• Dataset extract:
========
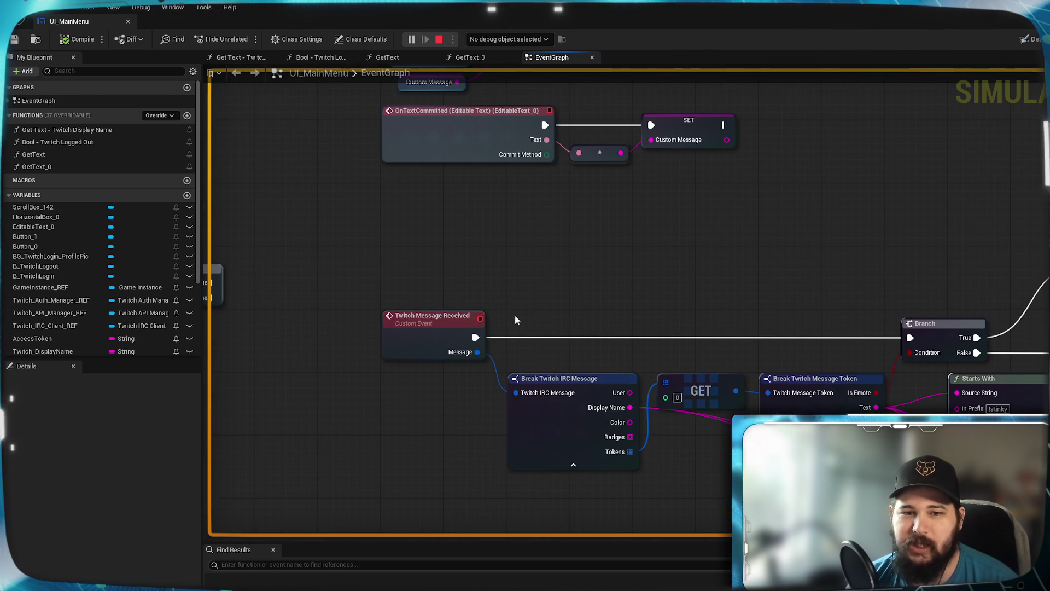
left_click_drag(412, 325, 115, 253)
scroll(540, 249, "down", 2)
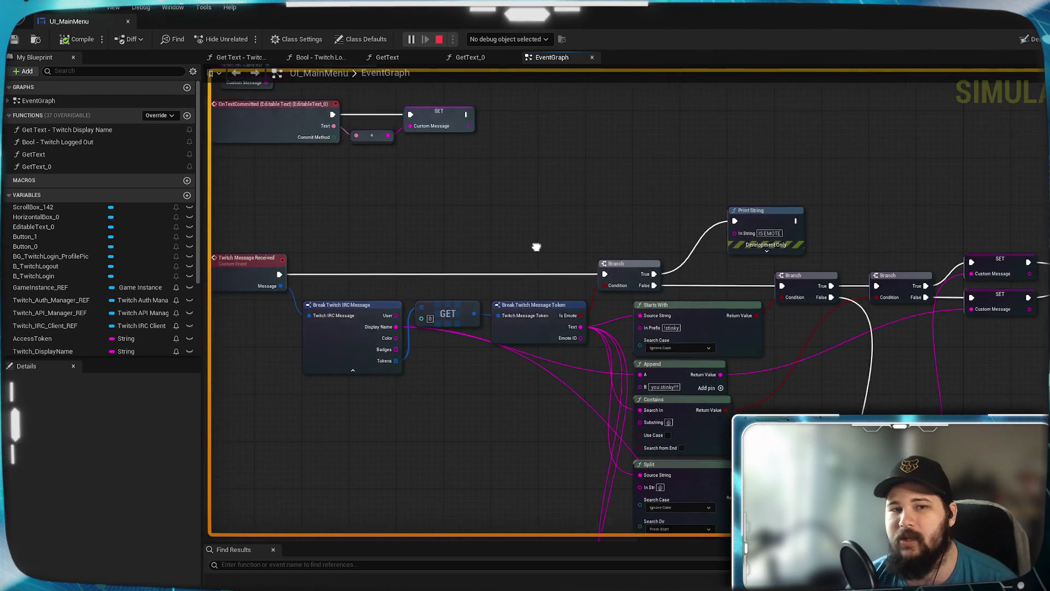
left_click_drag(633, 361, 592, 293)
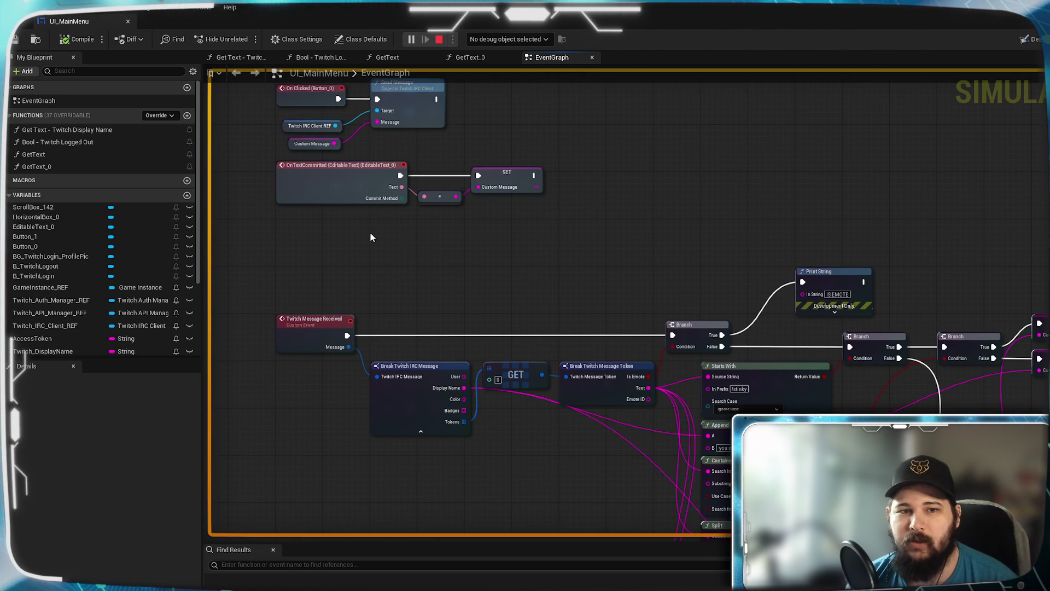
left_click_drag(372, 234, 379, 265)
========
Every line of the material is to be quoted exactly, with no pictures carried over.

left_click_drag(412, 325, 115, 253)
scroll(540, 249, "down", 2)
left_click_drag(633, 361, 592, 293)
left_click_drag(372, 234, 379, 265)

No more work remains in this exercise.